- [Problem to solve]
Your answer must consist only of the lines from the start of the entries through the line that holds "pullups are\npresent at", copied exactly, with no pictures.

--- --- ---

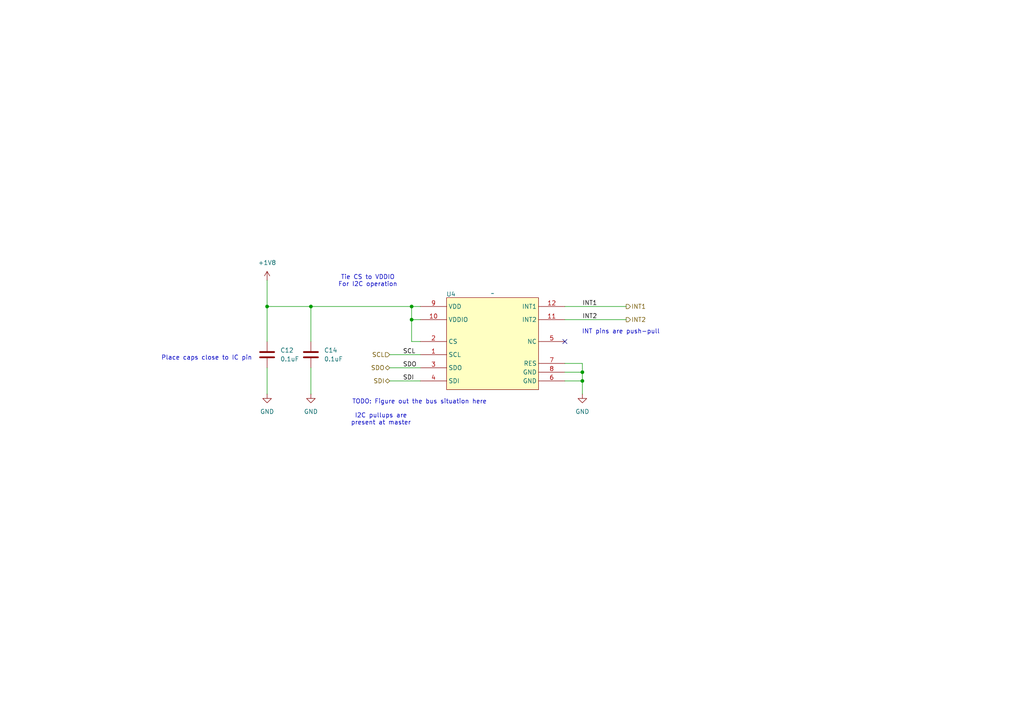
<source format=kicad_sch>
(kicad_sch
	(version 20250114)
	(generator "eeschema")
	(generator_version "9.0")
	(uuid "1f88af01-fda8-4153-8cd9-72549f0cfe3b")
	(paper "A4")
	(title_block
		(company "Benjamin Tyrrell-Davis")
	)
	
	(text "Tie CS to VDDIO\nFor I2C operation"
		(exclude_from_sim no)
		(at 106.68 81.534 0)
		(effects
			(font
				(size 1.27 1.27)
			)
		)
		(uuid "03575797-4c8f-4497-8217-f3b4bc3608e3")
	)
	(text "INT pins are push-pull"
		(exclude_from_sim no)
		(at 180.086 96.266 0)
		(effects
			(font
				(size 1.27 1.27)
			)
		)
		(uuid "357cb2fc-84ed-4828-aea2-bbc1b2c0aa72")
	)
	(text "I2C pullups are\npresent at master"
		(exclude_from_sim no)
		(at 110.49 121.666 0)
		(effects
			(font
				(size 1.27 1.27)
			)
		)
		(uuid "80185520-d7a2-4523-80c3-456c0ee262b7")
	)
	(text "TODO: Figure out the bus situation here"
		(exclude_from_sim no)
		(at 121.666 116.586 0)
		(effects
			(font
				(size 1.27 1.27)
			)
		)
		(uuid "801cb97a-6dad-47fe-b6ae-5d416e9cb36e")
	)
	(text "Place caps close to IC pin"
		(exclude_from_sim no)
		(at 59.944 103.886 0)
		(effects
			(font
				(size 1.27 1.27)
			)
		)
		(uuid "eb3709b8-3e15-4b22-911b-3b148216bade")
	)
	(junction
		(at 90.17 88.9)
		(diameter 0)
		(color 0 0 0 0)
		(uuid "24db7f49-1359-49af-8106-d7ae2754174c")
	)
	(junction
		(at 77.47 88.9)
		(diameter 0)
		(color 0 0 0 0)
		(uuid "47978900-5fb8-49c7-983d-1750ffc13077")
	)
	(junction
		(at 168.91 107.95)
		(diameter 0)
		(color 0 0 0 0)
		(uuid "7b74d3f5-a009-4608-a639-e0e51b638a01")
	)
	(junction
		(at 168.91 110.49)
		(diameter 0)
		(color 0 0 0 0)
		(uuid "9fe1b7a0-2893-4fa4-8dc9-0df04e8dd509")
	)
	(junction
		(at 119.38 92.71)
		(diameter 0)
		(color 0 0 0 0)
		(uuid "b1c62640-c85f-4ba2-9b0c-33bf9c5cf2f1")
	)
	(junction
		(at 119.38 88.9)
		(diameter 0)
		(color 0 0 0 0)
		(uuid "d0c7f86e-f2c7-49ad-a9f7-54db46c0f936")
	)
	(no_connect
		(at 163.83 99.06)
		(uuid "3595f576-2006-46de-906b-4760c50937df")
	)
	(wire
		(pts
			(xy 90.17 88.9) (xy 119.38 88.9)
		)
		(stroke
			(width 0)
			(type default)
		)
		(uuid "1c734fa1-a06a-4eb8-bc5f-69d8d8868790")
	)
	(wire
		(pts
			(xy 77.47 88.9) (xy 90.17 88.9)
		)
		(stroke
			(width 0)
			(type default)
		)
		(uuid "20bfcb01-626c-432d-9696-023e82a7aee0")
	)
	(wire
		(pts
			(xy 168.91 105.41) (xy 163.83 105.41)
		)
		(stroke
			(width 0)
			(type default)
		)
		(uuid "22f11a8d-6635-4701-92ab-5f48cd3a6518")
	)
	(wire
		(pts
			(xy 119.38 88.9) (xy 121.92 88.9)
		)
		(stroke
			(width 0)
			(type default)
		)
		(uuid "255827d5-a688-4daa-b208-d5e57ab64588")
	)
	(wire
		(pts
			(xy 90.17 88.9) (xy 90.17 99.06)
		)
		(stroke
			(width 0)
			(type default)
		)
		(uuid "40fdc2e7-fa9a-4274-92fe-8b1e9b17a621")
	)
	(wire
		(pts
			(xy 119.38 92.71) (xy 119.38 88.9)
		)
		(stroke
			(width 0)
			(type default)
		)
		(uuid "4185b1ec-d9c5-4325-89d4-ec0480f9a0c2")
	)
	(wire
		(pts
			(xy 168.91 107.95) (xy 168.91 105.41)
		)
		(stroke
			(width 0)
			(type default)
		)
		(uuid "4694222d-6d89-4da1-ab01-f5f751c34fe6")
	)
	(wire
		(pts
			(xy 90.17 106.68) (xy 90.17 114.3)
		)
		(stroke
			(width 0)
			(type default)
		)
		(uuid "4a021bee-021a-4c56-8a9f-54cbea058680")
	)
	(wire
		(pts
			(xy 121.92 92.71) (xy 119.38 92.71)
		)
		(stroke
			(width 0)
			(type default)
		)
		(uuid "579caff8-ecd8-440e-b6da-356dbf0b459b")
	)
	(wire
		(pts
			(xy 119.38 99.06) (xy 119.38 92.71)
		)
		(stroke
			(width 0)
			(type default)
		)
		(uuid "5c7135ce-2d5e-4a55-92e4-31b6457d82af")
	)
	(wire
		(pts
			(xy 168.91 110.49) (xy 168.91 107.95)
		)
		(stroke
			(width 0)
			(type default)
		)
		(uuid "881c7d22-3474-4346-99c6-6f27a96f63a4")
	)
	(wire
		(pts
			(xy 77.47 99.06) (xy 77.47 88.9)
		)
		(stroke
			(width 0)
			(type default)
		)
		(uuid "a3ecfdf3-dfc2-460c-a16f-d8e9779dd476")
	)
	(wire
		(pts
			(xy 121.92 99.06) (xy 119.38 99.06)
		)
		(stroke
			(width 0)
			(type default)
		)
		(uuid "a60eefb9-bb2d-4b52-9523-fa3219779a82")
	)
	(wire
		(pts
			(xy 168.91 114.3) (xy 168.91 110.49)
		)
		(stroke
			(width 0)
			(type default)
		)
		(uuid "c79cbefd-f49c-46f8-981e-2aedc64b8d0d")
	)
	(wire
		(pts
			(xy 77.47 81.28) (xy 77.47 88.9)
		)
		(stroke
			(width 0)
			(type default)
		)
		(uuid "cf01e65e-ae5a-432d-957d-2fd2388c40af")
	)
	(wire
		(pts
			(xy 113.03 110.49) (xy 121.92 110.49)
		)
		(stroke
			(width 0)
			(type default)
		)
		(uuid "d6008b6e-17c5-4aff-8192-34ca48f61e87")
	)
	(wire
		(pts
			(xy 77.47 106.68) (xy 77.47 114.3)
		)
		(stroke
			(width 0)
			(type default)
		)
		(uuid "d9f3234d-5fb6-46c4-81ff-ee375949743a")
	)
	(wire
		(pts
			(xy 113.03 102.87) (xy 121.92 102.87)
		)
		(stroke
			(width 0)
			(type default)
		)
		(uuid "e227a24d-ef19-4255-a85c-524a00efac11")
	)
	(wire
		(pts
			(xy 163.83 92.71) (xy 181.61 92.71)
		)
		(stroke
			(width 0)
			(type default)
		)
		(uuid "e22e8881-71f6-49a9-aaa4-20e1d38fc8fa")
	)
	(wire
		(pts
			(xy 163.83 110.49) (xy 168.91 110.49)
		)
		(stroke
			(width 0)
			(type default)
		)
		(uuid "e97cc789-a02d-4971-9d30-0b35da09f80b")
	)
	(wire
		(pts
			(xy 113.03 106.68) (xy 121.92 106.68)
		)
		(stroke
			(width 0)
			(type default)
		)
		(uuid "eb4c8103-f941-4b6e-bbbd-1cf40c01ab39")
	)
	(wire
		(pts
			(xy 163.83 88.9) (xy 181.61 88.9)
		)
		(stroke
			(width 0)
			(type default)
		)
		(uuid "efde8032-91d7-4bf8-bbfb-2c4db5522759")
	)
	(wire
		(pts
			(xy 163.83 107.95) (xy 168.91 107.95)
		)
		(stroke
			(width 0)
			(type default)
		)
		(uuid "f5805588-abb7-43f7-bc4f-57728c4804e3")
	)
	(label "INT1"
		(at 168.91 88.9 0)
		(effects
			(font
				(size 1.27 1.27)
			)
			(justify left bottom)
		)
		(uuid "6fdf1730-c407-47a8-a16f-89ddee1cc5f5")
	)
	(label "INT2"
		(at 168.91 92.71 0)
		(effects
			(font
				(size 1.27 1.27)
			)
			(justify left bottom)
		)
		(uuid "89c14770-c2f9-458b-a20c-e63621c62c26")
	)
	(label "SDO"
		(at 116.84 106.68 0)
		(effects
			(font
				(size 1.27 1.27)
			)
			(justify left bottom)
		)
		(uuid "8f9afa20-e3c8-40ce-9889-7576b27d9e29")
	)
	(label "SCL"
		(at 116.84 102.87 0)
		(effects
			(font
				(size 1.27 1.27)
			)
			(justify left bottom)
		)
		(uuid "c247219b-4520-4755-bd91-68d1710d2673")
	)
	(label "SDI"
		(at 116.84 110.49 0)
		(effects
			(font
				(size 1.27 1.27)
			)
			(justify left bottom)
		)
		(uuid "fab3a8eb-164d-451a-b3b1-ad37e9cd2ef9")
	)
	(hierarchical_label "SDI"
		(shape bidirectional)
		(at 113.03 110.49 180)
		(effects
			(font
				(size 1.27 1.27)
			)
			(justify right)
		)
		(uuid "4d1b65d6-f36d-46a2-9273-afd5fab76cb1")
	)
	(hierarchical_label "SCL"
		(shape input)
		(at 113.03 102.87 180)
		(effects
			(font
				(size 1.27 1.27)
			)
			(justify right)
		)
		(uuid "688fc5d9-714e-444d-98a6-b020d9c19761")
	)
	(hierarchical_label "INT1"
		(shape output)
		(at 181.61 88.9 0)
		(effects
			(font
				(size 1.27 1.27)
			)
			(justify left)
		)
		(uuid "82a32ef7-ce65-49ba-bb5b-f52d099306f2")
	)
	(hierarchical_label "INT2"
		(shape output)
		(at 181.61 92.71 0)
		(effects
			(font
				(size 1.27 1.27)
			)
			(justify left)
		)
		(uuid "92077ccf-c488-4136-b037-b4c9ed3322e8")
	)
	(hierarchical_label "SDO"
		(shape bidirectional)
		(at 113.03 106.68 180)
		(effects
			(font
				(size 1.27 1.27)
			)
			(justify right)
		)
		(uuid "a4cc5955-2382-4ab7-b328-e1919b78df1f")
	)
	(symbol
		(lib_id "Device:C")
		(at 90.17 102.87 0)
		(unit 1)
		(exclude_from_sim no)
		(in_bom yes)
		(on_board yes)
		(dnp no)
		(fields_autoplaced yes)
		(uuid "48a0e525-f26f-4301-bf38-f9b278134843")
		(property "Reference" "C13"
			(at 93.98 101.5999 0)
			(effects
				(font
					(size 1.27 1.27)
				)
				(justify left)
			)
		)
		(property "Value" "0.1uF"
			(at 93.98 104.1399 0)
			(effects
				(font
					(size 1.27 1.27)
				)
				(justify left)
			)
		)
		(property "Footprint" "Capacitor_SMD:C_0402_1005Metric"
			(at 91.1352 106.68 0)
			(effects
				(font
					(size 1.27 1.27)
				)
				(hide yes)
			)
		)
		(property "Datasheet" "~"
			(at 90.17 102.87 0)
			(effects
				(font
					(size 1.27 1.27)
				)
				(hide yes)
			)
		)
		(property "Description" "Unpolarized capacitor"
			(at 90.17 102.87 0)
			(effects
				(font
					(size 1.27 1.27)
				)
				(hide yes)
			)
		)
		(pin "2"
			(uuid "e65520fd-ff28-45c4-b0e7-2007c7374663")
		)
		(pin "1"
			(uuid "80c97ff2-b513-4e8f-aea3-cc8fd09104e2")
		)
		(instances
			(project "SeaLegs"
				(path "/b358fa4f-8f13-49ea-bd67-d5db91173379/1a82d888-4623-4af5-9a4e-03b9819d6f97"
					(reference "C14")
					(unit 1)
				)
				(path "/b358fa4f-8f13-49ea-bd67-d5db91173379/a272ac9a-684d-48a8-9855-684130a4cd0b"
					(reference "C13")
					(unit 1)
				)
			)
		)
	)
	(symbol
		(lib_id "LIS2DS12:LIS2DS12")
		(at 129.54 85.09 0)
		(unit 1)
		(exclude_from_sim no)
		(in_bom yes)
		(on_board yes)
		(dnp no)
		(uuid "5560da06-c3b2-4df4-8b66-44daef6dfd81")
		(property "Reference" "U1"
			(at 130.81 85.344 0)
			(effects
				(font
					(size 1.27 1.27)
				)
			)
		)
		(property "Value" "~"
			(at 142.875 85.09 0)
			(effects
				(font
					(size 1.27 1.27)
				)
			)
		)
		(property "Footprint" ""
			(at 129.54 85.09 0)
			(effects
				(font
					(size 1.27 1.27)
				)
				(hide yes)
			)
		)
		(property "Datasheet" ""
			(at 129.54 85.09 0)
			(effects
				(font
					(size 1.27 1.27)
				)
				(hide yes)
			)
		)
		(property "Description" ""
			(at 129.54 85.09 0)
			(effects
				(font
					(size 1.27 1.27)
				)
				(hide yes)
			)
		)
		(pin "8"
			(uuid "2e7983fc-2699-48a3-8416-29eabb627c77")
		)
		(pin "4"
			(uuid "30d47b6c-7662-47d9-ab92-8098656793b6")
		)
		(pin "6"
			(uuid "304cbc56-20fd-45cf-a54a-3e97e89b05db")
		)
		(pin "10"
			(uuid "4e89373a-040b-4014-8db4-d38d1f52387e")
		)
		(pin "1"
			(uuid "ffdf6db0-7767-44f9-abc0-14307792be7a")
		)
		(pin "12"
			(uuid "57aed20b-7614-452c-9f1e-709b35f0f879")
		)
		(pin "3"
			(uuid "82a559aa-e67f-48fb-aa6d-9f2cb9f8adbe")
		)
		(pin "7"
			(uuid "6d9f9ee5-2b4f-427b-b8d9-a1e051661201")
		)
		(pin "9"
			(uuid "a15a7b82-58a8-481f-b110-440d16cda21e")
		)
		(pin "5"
			(uuid "40b4ba93-57aa-426e-bab8-64159ca45ff8")
		)
		(pin "2"
			(uuid "648d8259-f685-42fc-b254-87ee8a0931d2")
		)
		(pin "11"
			(uuid "af69e409-bed6-42d0-aa09-27cae6289e1b")
		)
		(instances
			(project ""
				(path "/b358fa4f-8f13-49ea-bd67-d5db91173379/1a82d888-4623-4af5-9a4e-03b9819d6f97"
					(reference "U4")
					(unit 1)
				)
				(path "/b358fa4f-8f13-49ea-bd67-d5db91173379/a272ac9a-684d-48a8-9855-684130a4cd0b"
					(reference "U1")
					(unit 1)
				)
			)
		)
	)
	(symbol
		(lib_id "power:+1V8")
		(at 77.47 81.28 0)
		(unit 1)
		(exclude_from_sim no)
		(in_bom yes)
		(on_board yes)
		(dnp no)
		(fields_autoplaced yes)
		(uuid "a0e0459b-0a19-4125-aaa3-fd552756fe21")
		(property "Reference" "#PWR05"
			(at 77.47 85.09 0)
			(effects
				(font
					(size 1.27 1.27)
				)
				(hide yes)
			)
		)
		(property "Value" "+1V8"
			(at 77.47 76.2 0)
			(effects
				(font
					(size 1.27 1.27)
				)
			)
		)
		(property "Footprint" ""
			(at 77.47 81.28 0)
			(effects
				(font
					(size 1.27 1.27)
				)
				(hide yes)
			)
		)
		(property "Datasheet" ""
			(at 77.47 81.28 0)
			(effects
				(font
					(size 1.27 1.27)
				)
				(hide yes)
			)
		)
		(property "Description" "Power symbol creates a global label with name \"+1V8\""
			(at 77.47 81.28 0)
			(effects
				(font
					(size 1.27 1.27)
				)
				(hide yes)
			)
		)
		(pin "1"
			(uuid "984fcb41-7e3f-4cdc-bf7b-d0c97e21968f")
		)
		(instances
			(project "SeaLegs"
				(path "/b358fa4f-8f13-49ea-bd67-d5db91173379/1a82d888-4623-4af5-9a4e-03b9819d6f97"
					(reference "#PWR08")
					(unit 1)
				)
				(path "/b358fa4f-8f13-49ea-bd67-d5db91173379/a272ac9a-684d-48a8-9855-684130a4cd0b"
					(reference "#PWR05")
					(unit 1)
				)
			)
		)
	)
	(symbol
		(lib_id "Device:C")
		(at 77.47 102.87 0)
		(unit 1)
		(exclude_from_sim no)
		(in_bom yes)
		(on_board yes)
		(dnp no)
		(fields_autoplaced yes)
		(uuid "aaf57f72-f277-48f1-a8e3-61c975cba8e5")
		(property "Reference" "C11"
			(at 81.28 101.5999 0)
			(effects
				(font
					(size 1.27 1.27)
				)
				(justify left)
			)
		)
		(property "Value" "0.1uF"
			(at 81.28 104.1399 0)
			(effects
				(font
					(size 1.27 1.27)
				)
				(justify left)
			)
		)
		(property "Footprint" "Capacitor_SMD:C_0402_1005Metric"
			(at 78.4352 106.68 0)
			(effects
				(font
					(size 1.27 1.27)
				)
				(hide yes)
			)
		)
		(property "Datasheet" "~"
			(at 77.47 102.87 0)
			(effects
				(font
					(size 1.27 1.27)
				)
				(hide yes)
			)
		)
		(property "Description" "Unpolarized capacitor"
			(at 77.47 102.87 0)
			(effects
				(font
					(size 1.27 1.27)
				)
				(hide yes)
			)
		)
		(pin "2"
			(uuid "bf5c94da-bf02-43a2-a13f-69cde70b40cc")
		)
		(pin "1"
			(uuid "723cd3c5-ff07-4db2-82a4-b65f3aef0074")
		)
		(instances
			(project "SeaLegs"
				(path "/b358fa4f-8f13-49ea-bd67-d5db91173379/1a82d888-4623-4af5-9a4e-03b9819d6f97"
					(reference "C12")
					(unit 1)
				)
				(path "/b358fa4f-8f13-49ea-bd67-d5db91173379/a272ac9a-684d-48a8-9855-684130a4cd0b"
					(reference "C11")
					(unit 1)
				)
			)
		)
	)
	(symbol
		(lib_id "power:GND")
		(at 90.17 114.3 0)
		(unit 1)
		(exclude_from_sim no)
		(in_bom yes)
		(on_board yes)
		(dnp no)
		(fields_autoplaced yes)
		(uuid "b3185d1c-136a-4334-8847-2815295b7157")
		(property "Reference" "#PWR029"
			(at 90.17 120.65 0)
			(effects
				(font
					(size 1.27 1.27)
				)
				(hide yes)
			)
		)
		(property "Value" "GND"
			(at 90.17 119.38 0)
			(effects
				(font
					(size 1.27 1.27)
				)
			)
		)
		(property "Footprint" ""
			(at 90.17 114.3 0)
			(effects
				(font
					(size 1.27 1.27)
				)
				(hide yes)
			)
		)
		(property "Datasheet" ""
			(at 90.17 114.3 0)
			(effects
				(font
					(size 1.27 1.27)
				)
				(hide yes)
			)
		)
		(property "Description" "Power symbol creates a global label with name \"GND\" , ground"
			(at 90.17 114.3 0)
			(effects
				(font
					(size 1.27 1.27)
				)
				(hide yes)
			)
		)
		(pin "1"
			(uuid "f345e58c-b01d-449e-bac7-613e4f91b0a4")
		)
		(instances
			(project "SeaLegs"
				(path "/b358fa4f-8f13-49ea-bd67-d5db91173379/1a82d888-4623-4af5-9a4e-03b9819d6f97"
					(reference "#PWR030")
					(unit 1)
				)
				(path "/b358fa4f-8f13-49ea-bd67-d5db91173379/a272ac9a-684d-48a8-9855-684130a4cd0b"
					(reference "#PWR029")
					(unit 1)
				)
			)
		)
	)
	(symbol
		(lib_id "power:GND")
		(at 77.47 114.3 0)
		(unit 1)
		(exclude_from_sim no)
		(in_bom yes)
		(on_board yes)
		(dnp no)
		(fields_autoplaced yes)
		(uuid "d479115a-9f89-4484-82e2-cc1e3ed40201")
		(property "Reference" "#PWR032"
			(at 77.47 120.65 0)
			(effects
				(font
					(size 1.27 1.27)
				)
				(hide yes)
			)
		)
		(property "Value" "GND"
			(at 77.47 119.38 0)
			(effects
				(font
					(size 1.27 1.27)
				)
			)
		)
		(property "Footprint" ""
			(at 77.47 114.3 0)
			(effects
				(font
					(size 1.27 1.27)
				)
				(hide yes)
			)
		)
		(property "Datasheet" ""
			(at 77.47 114.3 0)
			(effects
				(font
					(size 1.27 1.27)
				)
				(hide yes)
			)
		)
		(property "Description" "Power symbol creates a global label with name \"GND\" , ground"
			(at 77.47 114.3 0)
			(effects
				(font
					(size 1.27 1.27)
				)
				(hide yes)
			)
		)
		(pin "1"
			(uuid "b7249b62-9abe-470f-90c5-e64e3fe35859")
		)
		(instances
			(project "SeaLegs"
				(path "/b358fa4f-8f13-49ea-bd67-d5db91173379/1a82d888-4623-4af5-9a4e-03b9819d6f97"
					(reference "#PWR033")
					(unit 1)
				)
				(path "/b358fa4f-8f13-49ea-bd67-d5db91173379/a272ac9a-684d-48a8-9855-684130a4cd0b"
					(reference "#PWR032")
					(unit 1)
				)
			)
		)
	)
	(symbol
		(lib_id "power:GND")
		(at 168.91 114.3 0)
		(unit 1)
		(exclude_from_sim no)
		(in_bom yes)
		(on_board yes)
		(dnp no)
		(fields_autoplaced yes)
		(uuid "e657570b-22eb-4348-8e12-cf6d5c8baee7")
		(property "Reference" "#PWR01"
			(at 168.91 120.65 0)
			(effects
				(font
					(size 1.27 1.27)
				)
				(hide yes)
			)
		)
		(property "Value" "GND"
			(at 168.91 119.38 0)
			(effects
				(font
					(size 1.27 1.27)
				)
			)
		)
		(property "Footprint" ""
			(at 168.91 114.3 0)
			(effects
				(font
					(size 1.27 1.27)
				)
				(hide yes)
			)
		)
		(property "Datasheet" ""
			(at 168.91 114.3 0)
			(effects
				(font
					(size 1.27 1.27)
				)
				(hide yes)
			)
		)
		(property "Description" "Power symbol creates a global label with name \"GND\" , ground"
			(at 168.91 114.3 0)
			(effects
				(font
					(size 1.27 1.27)
				)
				(hide yes)
			)
		)
		(pin "1"
			(uuid "b55f3fc2-1017-4f52-817e-915d679464e9")
		)
		(instances
			(project ""
				(path "/b358fa4f-8f13-49ea-bd67-d5db91173379/1a82d888-4623-4af5-9a4e-03b9819d6f97"
					(reference "#PWR02")
					(unit 1)
				)
				(path "/b358fa4f-8f13-49ea-bd67-d5db91173379/a272ac9a-684d-48a8-9855-684130a4cd0b"
					(reference "#PWR01")
					(unit 1)
				)
			)
		)
	)
)

</source>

--- --- ---

- [Solution to the exercise]
<source format=kicad_sch>
(kicad_sch
	(version 20250114)
	(generator "eeschema")
	(generator_version "9.0")
	(uuid "1f88af01-fda8-4153-8cd9-72549f0cfe3b")
	(paper "A4")
	(title_block
		(company "Benjamin Tyrrell-Davis")
	)
	
	(text "Tie CS to VDDIO\nFor I2C operation"
		(exclude_from_sim no)
		(at 106.68 81.534 0)
		(effects
			(font
				(size 1.27 1.27)
			)
		)
		(uuid "03575797-4c8f-4497-8217-f3b4bc3608e3")
	)
	(text "INT pins are push-pull"
		(exclude_from_sim no)
		(at 180.086 96.266 0)
		(effects
			(font
				(size 1.27 1.27)
			)
		)
		(uuid "357cb2fc-84ed-4828-aea2-bbc1b2c0aa72")
	)
	(text "I2C pullups are\npresent at master"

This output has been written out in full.